Other literature of the time wasn’t really about the reaction of Americans to the terrorist attacks. But writers creating books found it impossible to tell a story set in New York that did not acknowledge the lasting social and economic effects of the disaster.

In 2006, the year before DeLillo’s book, acclaimed novelist Claire Messaud published The Emperor’s Children, about a group of privileged young adults coming into their own in the aftermath of 9/11 … but in Messaud’s case, most of the references to the event are in passing or environmental. A year before that, Jonathan Safran Foer’s Extremely Loud and Incredibly Close told the story of one child’s emotional trauma in response to the 9/11 events, as nine-year-old Oskar travels through the city searching for people who might know the significance of a key that belonged to his father, who died in the terrorist attack. Despite the heavily symbolic nature, Foer’s novel is genuinely troubling, moving and even healing.

Such has been the case for previous generations and previous crises.

The literature and art of World War II were completed along a scale of generations – from the films The Best Years of Our Lives in 1946 to Saving Private Ryan in 1998, with From Here to Eternity by James Jones in 1953 to All the Light We Cannot See by Anthony Doer in 2015, both of which won the Pulitzer Prize and demonstrated the lasting imprint of the “good war” on the consciousness of Americans.

But what will be the artistic imprint of the pandemic, which estimates suggests may cost the lives of up to 500,000 Americans in less than a year, more than died in the four years of World War II? The differences are at once obvious and diffuse: As many have pointed out, this is an enemy we cannot see. In 1939, Katherine Ann Porter penned three short novels inspired by the 1918 “Spanish” flu pandemic, Pale Horse, Pale Rider. More than 80 years later, Emma Donoghue drew on the same pandemic for her novel The Pull of the Stars, eerily predicting the COVID-19 events that lay just a year in the future.

Fear and prejudice directed at homosexual men nearly denied the arising of art that portrayed the devastation of the AIDS crisis in the 80s, with some shining examples, including the sculpture and prints of Keith Haring, the photography of Robert Mapplethorpe and the heartbreaking novel In the Gloaming, by Alice Elliott Dark. The agony and outrage of Vietnam simmered for decades, but then gave rise to classics such as Tim O’Brien’s 1990 The Things They Carried, and Neil Sheehan’s coruscating non-fiction indictment of the involvement of General John Paul Vann in the mythmaking of the Vietnam conflict, A Bright Shining Lie in 1988.

My students concluded that it is too soon to reckon the literature of the artlessly-named COVID-19 pandemic, much less to write it.
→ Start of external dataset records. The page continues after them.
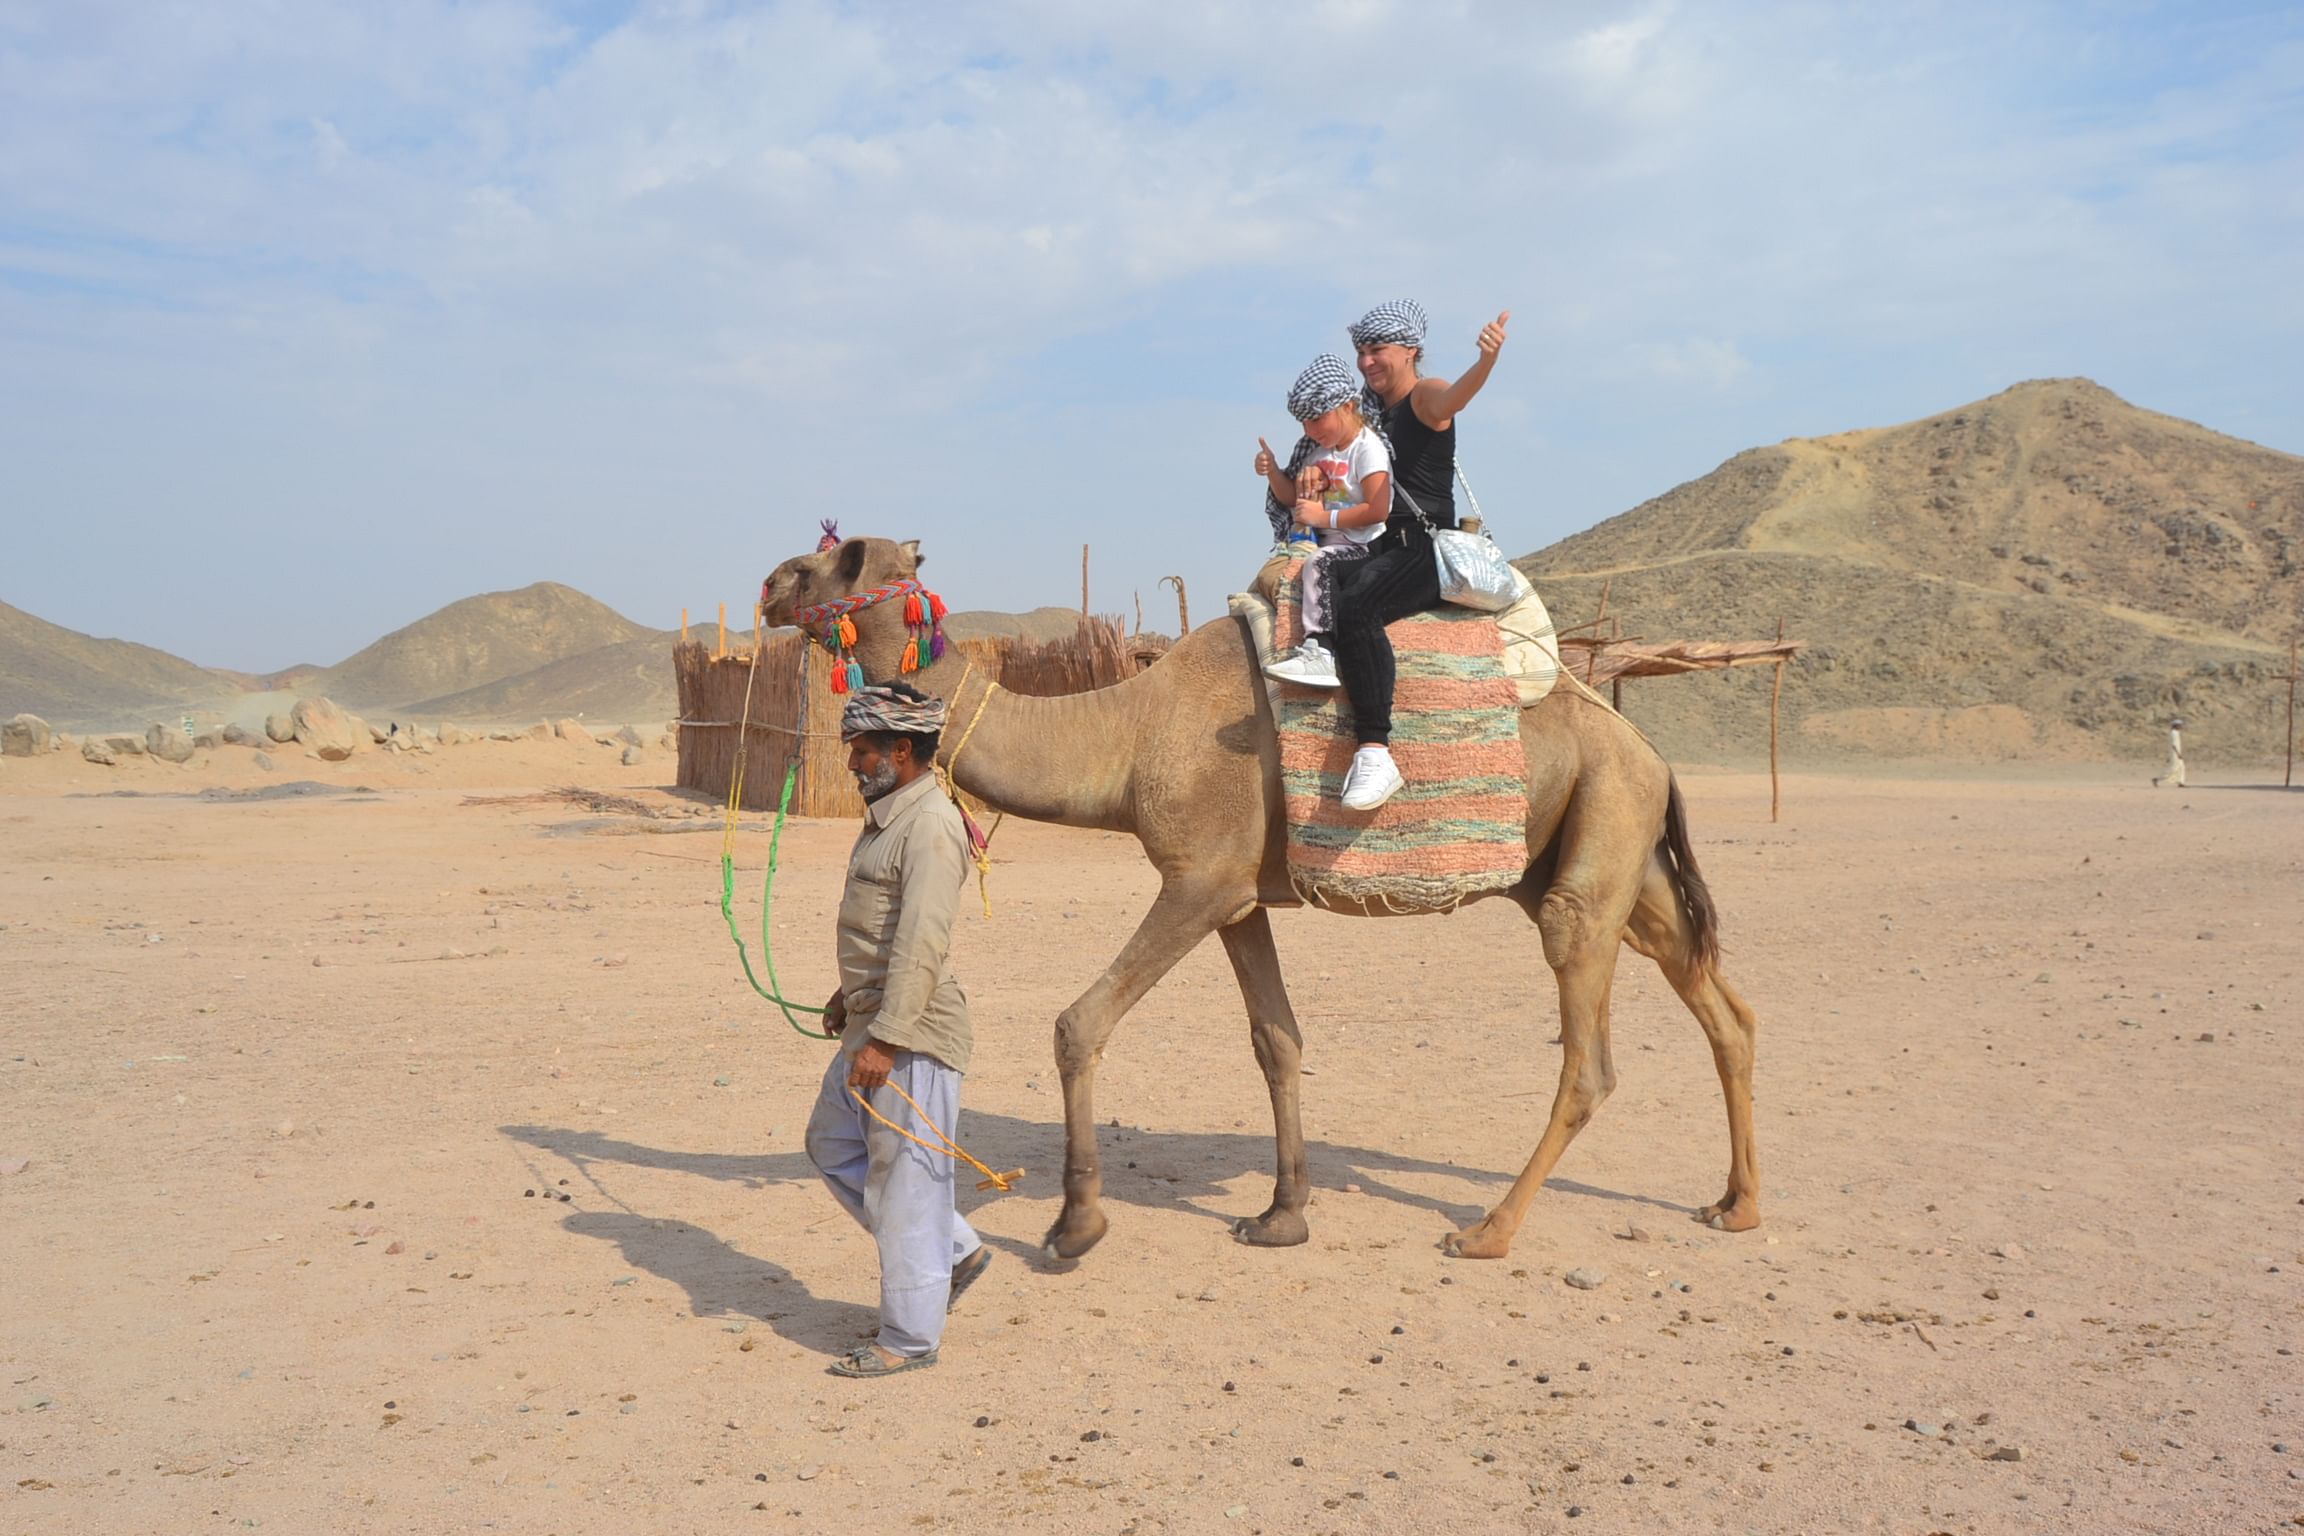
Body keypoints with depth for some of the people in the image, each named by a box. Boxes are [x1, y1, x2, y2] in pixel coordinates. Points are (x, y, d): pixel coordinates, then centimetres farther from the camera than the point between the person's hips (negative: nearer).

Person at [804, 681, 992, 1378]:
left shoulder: (931, 826, -18)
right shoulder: (887, 816, 14)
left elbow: (922, 942, -24)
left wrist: (884, 1039, -26)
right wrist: (849, 995, 28)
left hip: (912, 1033, -11)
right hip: (873, 1021, 11)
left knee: (906, 1177, -2)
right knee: (834, 1145, 20)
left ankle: (909, 1338, 10)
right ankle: (955, 1251, 28)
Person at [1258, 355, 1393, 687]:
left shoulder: (1368, 448, -12)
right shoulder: (1321, 451, 16)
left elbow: (1378, 509, -23)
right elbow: (1293, 496, 27)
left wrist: (1324, 516, -20)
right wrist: (1272, 470, 7)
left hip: (1361, 545, -10)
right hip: (1325, 541, 10)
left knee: (1319, 561, -33)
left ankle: (1319, 652, -41)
Even the nature of its murderous onslaught is not quite defined. For some lucky few, there is an extended period of drowned exhaustion, a head robbed of its senses. For others, there is an indifferent recovery, with impaired lungs and limbs. For those most vulnerable, there is a quick and often very lonely death, a lost matriarch, a family cut down in the midst of a wedding celebration or a weekly picnic, their closeness their only sin.

For those in quarantine to try to stay healthy personally and stop the spread of the disease socially, the lasting memory may be of deepest isolation, or of a nearly spiritually incanted solitude. Every survivor will remember how the relentless ruthlessness of the way in which the disease every day dismantled yet more closely held illusions about the power to predict, survive, and control events, how its progress underscored how profoundly alone each of us is. That helplessness and the rage as well as the courage and grace it inspired may be one of the lasting artifacts of the pandemic’s historical perspective.

As for its value as dark inspiration, it is too soon chronologically, since, despite the breezy and bogus “Mission Accomplished” assurances of desperate leaders — the disease still hold Americans in a death grip. It is also too soon epistemologically. To attempt to make art now would be to react rather than to reflect. Just as comedy often is defined as tragedy plus time, the art forms of the pandemic may, like the emotional toll of war on human consciousness, intensify as the second great influenza recedes.